- À FAIRE -
Recopiez le passage de l'entretien ci-dessous compris entre « Non, je sais » et « de réintégrer Dallongeville. », bornes incluses, en remplaçant « septembre » par « octobre ».

- EXTRAIT DU DOCUMENT -

★ ★ ★ ★ ★

Non, je sais que politiquement il ne me fait aucun cadeau, qu’en termes de gestion il est loin d’être irréprochable (j’ai lu les rapports de la chambre régionale des comptes de 2004). Quelques mois plus tard, je commence à me dire qu'il y a de sacrés problèmes. En août, je dénonce sur France 3 Nord-Pas-de-Calais ses méthodes de gestion, il m’enlève ma délégation, puis ma fonction en septembre, donc je deviens conseiller municipal d’opposition. Je savais très bien qu’en prenant la parole, il allait me dégager, mais trop c’était trop. Trois mois avant on prenait l'engagement de ne pas augmenter les impôts, des engagements en termes de transparence et il ne les respecte pas. David Noël [adjoint communiste] dénonce cela aussi. Lui n’est pas viré car il a le soutien de sa fédération alors que moi le PS me lâche complètement, parce qu’il est en train de réintégrer Dallongeville.
Vous devenez donc le seul socialiste de l'opposition à Dallongeville, réintégré lui par le PS?
Je me retrouve seul dans l’opposition avec le FN et l’Alliance républicaine. A chaque conseil municipal, je dis les choses contre Dallongeville et toute la difficulté pour moi, c’est de taper sur lui sans employer l’argumentaire populiste du FN, sachant que je suis isolé. Peu avant que le scandale n'éclate sur Dallongeville, en avril, il y a eu le vote du budget. Marie-Noëlle Lienemann et moi avons expliqué au PS que ce n'était pas possible de suivre Dallongeville là-dessus, il nous a dit: «Dans ce cas là vous ne prenez pas part au vote.» Moi ça ne m’allait pas, j’ai voté contre, j'ai été convoqué en commission des conflits, c’est pour vous dire la mentalité du PS...

★ ★ ★ ★ ★

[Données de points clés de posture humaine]

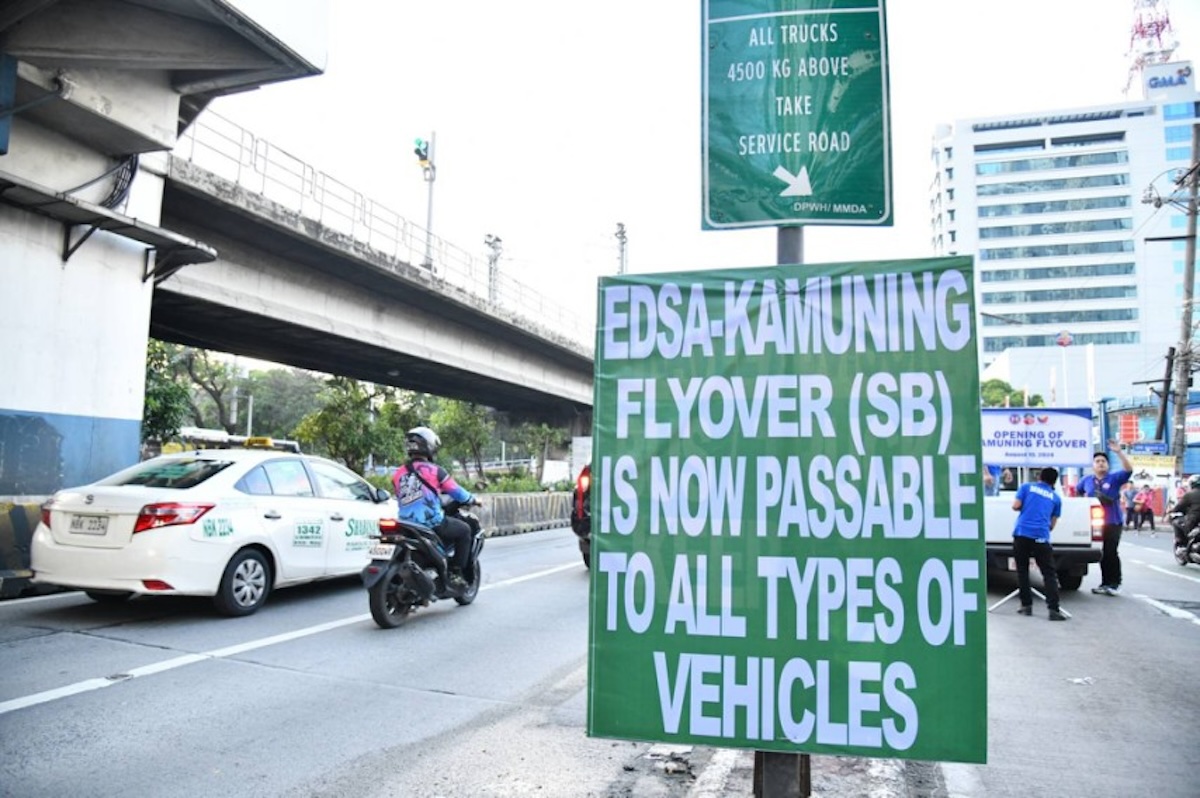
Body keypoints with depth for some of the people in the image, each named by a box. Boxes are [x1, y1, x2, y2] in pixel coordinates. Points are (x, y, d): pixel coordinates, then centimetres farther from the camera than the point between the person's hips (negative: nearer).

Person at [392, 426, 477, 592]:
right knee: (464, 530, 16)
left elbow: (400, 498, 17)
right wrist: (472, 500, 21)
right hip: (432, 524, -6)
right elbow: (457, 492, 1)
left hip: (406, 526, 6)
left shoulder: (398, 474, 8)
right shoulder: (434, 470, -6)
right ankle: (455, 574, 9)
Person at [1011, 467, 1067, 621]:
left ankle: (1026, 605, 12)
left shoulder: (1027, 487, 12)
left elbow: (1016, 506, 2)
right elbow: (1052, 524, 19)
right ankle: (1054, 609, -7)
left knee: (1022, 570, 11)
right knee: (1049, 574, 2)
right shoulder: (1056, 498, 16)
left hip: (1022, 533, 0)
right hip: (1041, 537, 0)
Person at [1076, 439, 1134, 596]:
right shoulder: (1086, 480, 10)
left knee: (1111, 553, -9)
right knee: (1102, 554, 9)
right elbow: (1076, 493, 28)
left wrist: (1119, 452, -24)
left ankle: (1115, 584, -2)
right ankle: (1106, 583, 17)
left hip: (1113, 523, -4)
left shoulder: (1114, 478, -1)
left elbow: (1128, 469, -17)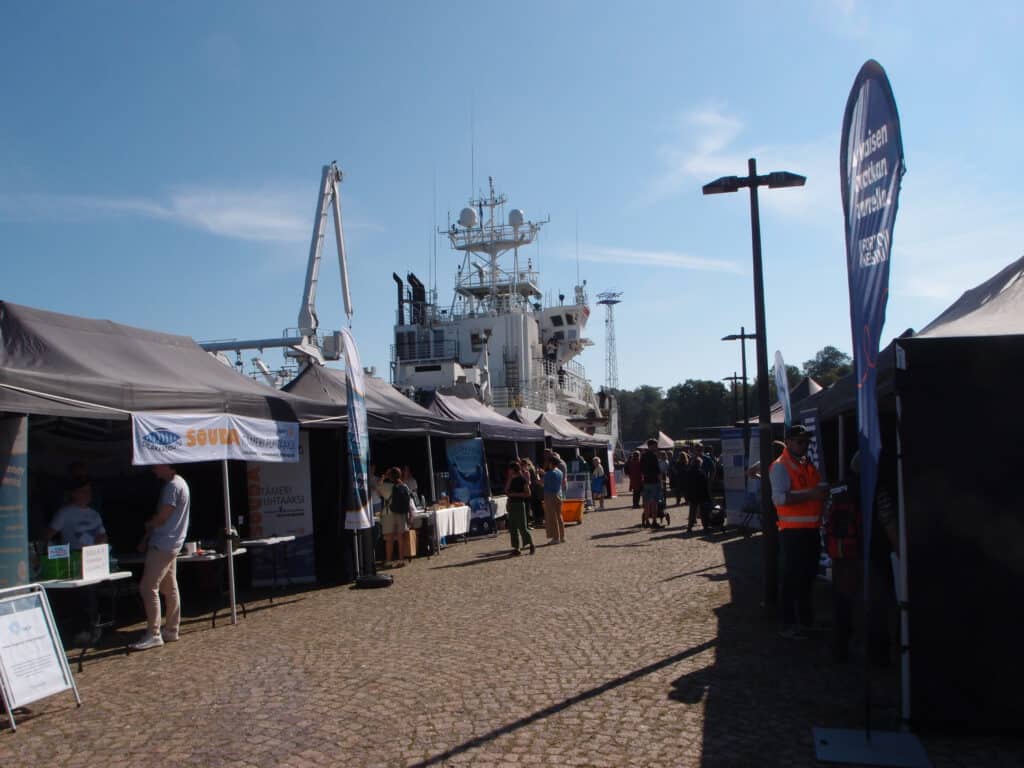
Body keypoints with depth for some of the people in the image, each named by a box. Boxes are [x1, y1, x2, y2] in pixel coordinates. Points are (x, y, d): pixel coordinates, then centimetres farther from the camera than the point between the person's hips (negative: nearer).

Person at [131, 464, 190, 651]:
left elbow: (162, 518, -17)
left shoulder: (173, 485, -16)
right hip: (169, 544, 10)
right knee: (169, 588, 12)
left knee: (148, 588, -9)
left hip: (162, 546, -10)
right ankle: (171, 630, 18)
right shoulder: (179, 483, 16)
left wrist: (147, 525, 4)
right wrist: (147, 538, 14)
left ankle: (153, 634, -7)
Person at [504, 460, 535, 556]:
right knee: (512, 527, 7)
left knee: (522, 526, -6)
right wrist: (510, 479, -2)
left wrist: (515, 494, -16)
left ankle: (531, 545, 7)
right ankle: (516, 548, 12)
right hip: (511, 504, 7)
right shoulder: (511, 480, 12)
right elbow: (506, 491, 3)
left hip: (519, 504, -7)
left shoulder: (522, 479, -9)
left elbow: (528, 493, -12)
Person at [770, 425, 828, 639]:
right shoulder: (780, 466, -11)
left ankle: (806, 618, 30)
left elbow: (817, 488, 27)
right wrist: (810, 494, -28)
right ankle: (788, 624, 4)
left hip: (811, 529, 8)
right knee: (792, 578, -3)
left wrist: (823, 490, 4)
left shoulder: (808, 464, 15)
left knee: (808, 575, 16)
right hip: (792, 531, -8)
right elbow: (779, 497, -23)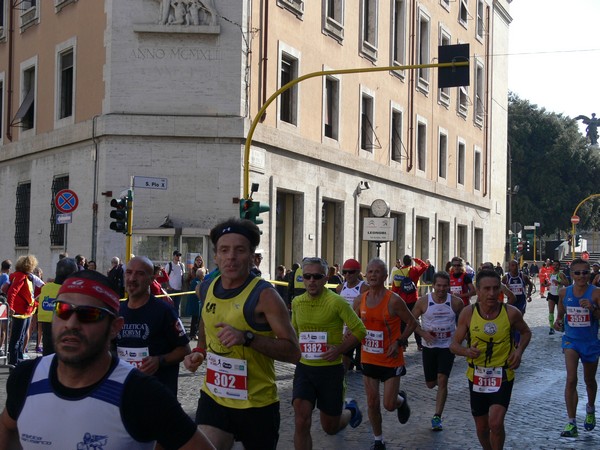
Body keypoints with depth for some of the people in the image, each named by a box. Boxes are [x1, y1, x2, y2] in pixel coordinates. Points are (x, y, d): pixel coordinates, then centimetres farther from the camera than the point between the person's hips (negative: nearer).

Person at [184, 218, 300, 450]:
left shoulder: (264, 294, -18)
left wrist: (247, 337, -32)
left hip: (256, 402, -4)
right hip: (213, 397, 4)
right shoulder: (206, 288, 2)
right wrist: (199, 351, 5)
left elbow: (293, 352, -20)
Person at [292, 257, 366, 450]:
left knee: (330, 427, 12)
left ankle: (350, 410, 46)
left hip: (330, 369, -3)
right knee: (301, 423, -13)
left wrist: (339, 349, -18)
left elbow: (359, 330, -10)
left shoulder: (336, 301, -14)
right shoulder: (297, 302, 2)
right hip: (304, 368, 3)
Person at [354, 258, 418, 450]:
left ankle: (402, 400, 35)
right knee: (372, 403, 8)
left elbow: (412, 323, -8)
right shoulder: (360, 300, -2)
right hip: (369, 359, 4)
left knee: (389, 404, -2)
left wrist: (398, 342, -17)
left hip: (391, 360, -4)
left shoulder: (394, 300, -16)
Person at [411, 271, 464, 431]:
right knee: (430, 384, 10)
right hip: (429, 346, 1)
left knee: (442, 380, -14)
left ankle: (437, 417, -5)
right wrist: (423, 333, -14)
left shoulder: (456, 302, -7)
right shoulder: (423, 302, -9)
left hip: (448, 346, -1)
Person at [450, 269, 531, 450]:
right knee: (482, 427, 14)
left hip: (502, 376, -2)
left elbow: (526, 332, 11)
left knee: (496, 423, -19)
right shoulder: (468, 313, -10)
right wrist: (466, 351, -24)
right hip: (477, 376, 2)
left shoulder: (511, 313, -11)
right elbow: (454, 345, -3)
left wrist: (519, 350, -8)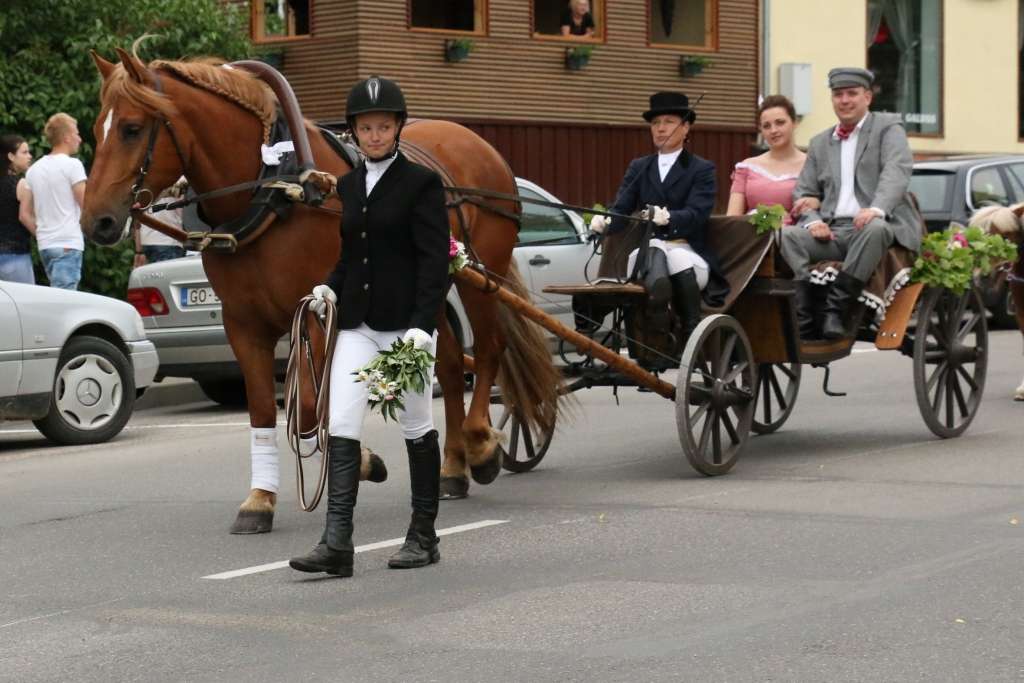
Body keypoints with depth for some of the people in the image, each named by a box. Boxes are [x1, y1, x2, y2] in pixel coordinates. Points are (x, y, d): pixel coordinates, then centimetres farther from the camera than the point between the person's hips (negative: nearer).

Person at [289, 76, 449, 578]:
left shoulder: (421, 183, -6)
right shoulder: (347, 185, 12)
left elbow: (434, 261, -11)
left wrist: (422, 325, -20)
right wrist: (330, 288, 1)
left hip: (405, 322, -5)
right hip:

★ ★ ★ ★ ★

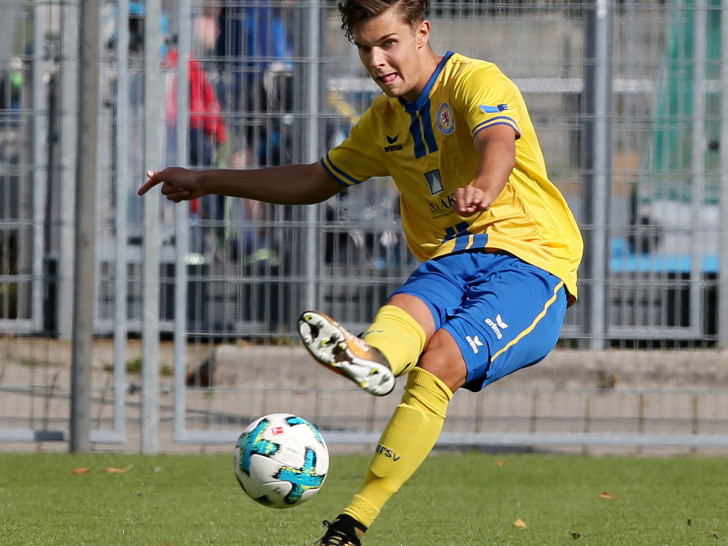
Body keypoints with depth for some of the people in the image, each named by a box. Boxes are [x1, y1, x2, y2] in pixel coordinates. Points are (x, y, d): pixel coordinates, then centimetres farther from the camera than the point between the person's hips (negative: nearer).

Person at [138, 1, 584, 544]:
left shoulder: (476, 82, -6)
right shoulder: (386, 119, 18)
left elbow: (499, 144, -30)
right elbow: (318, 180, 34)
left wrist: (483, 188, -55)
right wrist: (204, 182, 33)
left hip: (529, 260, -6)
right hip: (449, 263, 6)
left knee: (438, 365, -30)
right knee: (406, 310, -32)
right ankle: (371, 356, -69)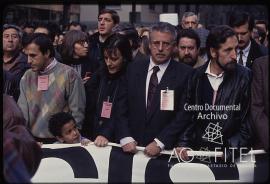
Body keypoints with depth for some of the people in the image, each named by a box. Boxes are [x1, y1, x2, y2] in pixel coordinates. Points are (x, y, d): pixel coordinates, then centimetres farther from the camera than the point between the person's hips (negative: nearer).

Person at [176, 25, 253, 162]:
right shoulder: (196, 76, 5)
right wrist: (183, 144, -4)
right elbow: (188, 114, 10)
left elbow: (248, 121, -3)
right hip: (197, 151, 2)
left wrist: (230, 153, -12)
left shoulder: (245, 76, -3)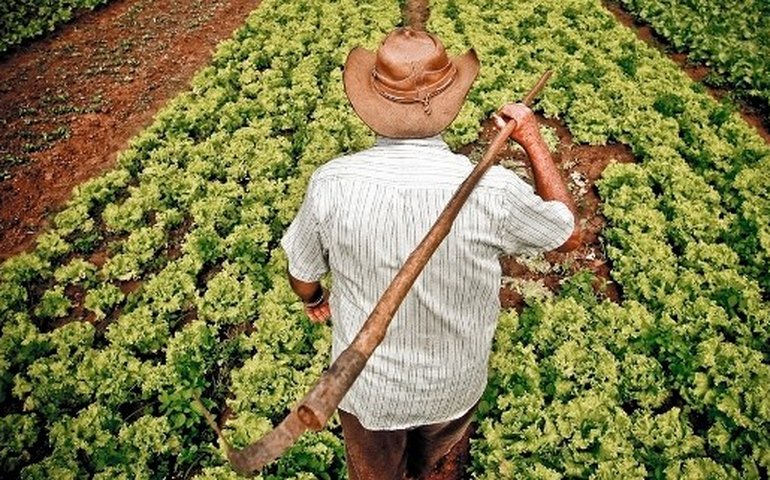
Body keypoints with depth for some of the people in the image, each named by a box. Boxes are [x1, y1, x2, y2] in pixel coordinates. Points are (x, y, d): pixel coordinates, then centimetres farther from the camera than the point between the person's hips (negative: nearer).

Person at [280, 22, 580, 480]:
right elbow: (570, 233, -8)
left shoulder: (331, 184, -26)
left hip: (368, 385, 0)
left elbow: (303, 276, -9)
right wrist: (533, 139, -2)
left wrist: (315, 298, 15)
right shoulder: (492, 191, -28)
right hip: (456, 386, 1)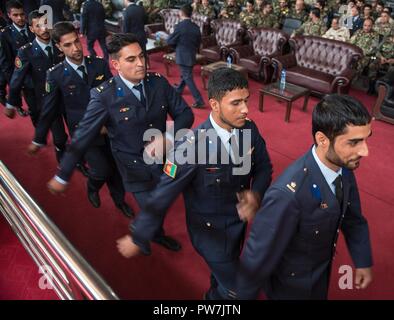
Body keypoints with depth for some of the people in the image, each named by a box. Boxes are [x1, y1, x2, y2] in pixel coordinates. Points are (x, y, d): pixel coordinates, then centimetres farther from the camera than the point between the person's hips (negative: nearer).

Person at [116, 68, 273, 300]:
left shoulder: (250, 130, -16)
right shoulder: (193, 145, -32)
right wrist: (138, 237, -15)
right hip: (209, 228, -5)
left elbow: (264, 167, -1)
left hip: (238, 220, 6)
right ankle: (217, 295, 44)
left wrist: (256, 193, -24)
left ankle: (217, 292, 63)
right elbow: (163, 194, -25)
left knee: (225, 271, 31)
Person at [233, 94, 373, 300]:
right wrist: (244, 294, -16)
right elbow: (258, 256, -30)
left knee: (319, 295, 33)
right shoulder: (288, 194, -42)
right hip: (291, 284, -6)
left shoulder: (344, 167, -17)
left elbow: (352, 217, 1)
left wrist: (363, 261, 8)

★ ★ ★ ★ ★

- RÉPONSE ATTENDUE -
Non, je sais que politiquement il ne me fait aucun cadeau, qu’en termes de gestion il est loin d’être irréprochable (j’ai lu les rapports de la chambre régionale des comptes de 2004). Quelques mois plus tard, je commence à me dire qu'il y a de sacrés problèmes. En août, je dénonce sur France 3 Nord-Pas-de-Calais ses méthodes de gestion, il m’enlève ma délégation, puis ma fonction en octobre, donc je deviens conseiller municipal d’opposition. Je savais très bien qu’en prenant la parole, il allait me dégager, mais trop c’était trop. Trois mois avant on prenait l'engagement de ne pas augmenter les impôts, des engagements en termes de transparence et il ne les respecte pas. David Noël [adjoint communiste] dénonce cela aussi. Lui n’est pas viré car il a le soutien de sa fédération alors que moi le PS me lâche complètement, parce qu’il est en train de réintégrer Dallongeville.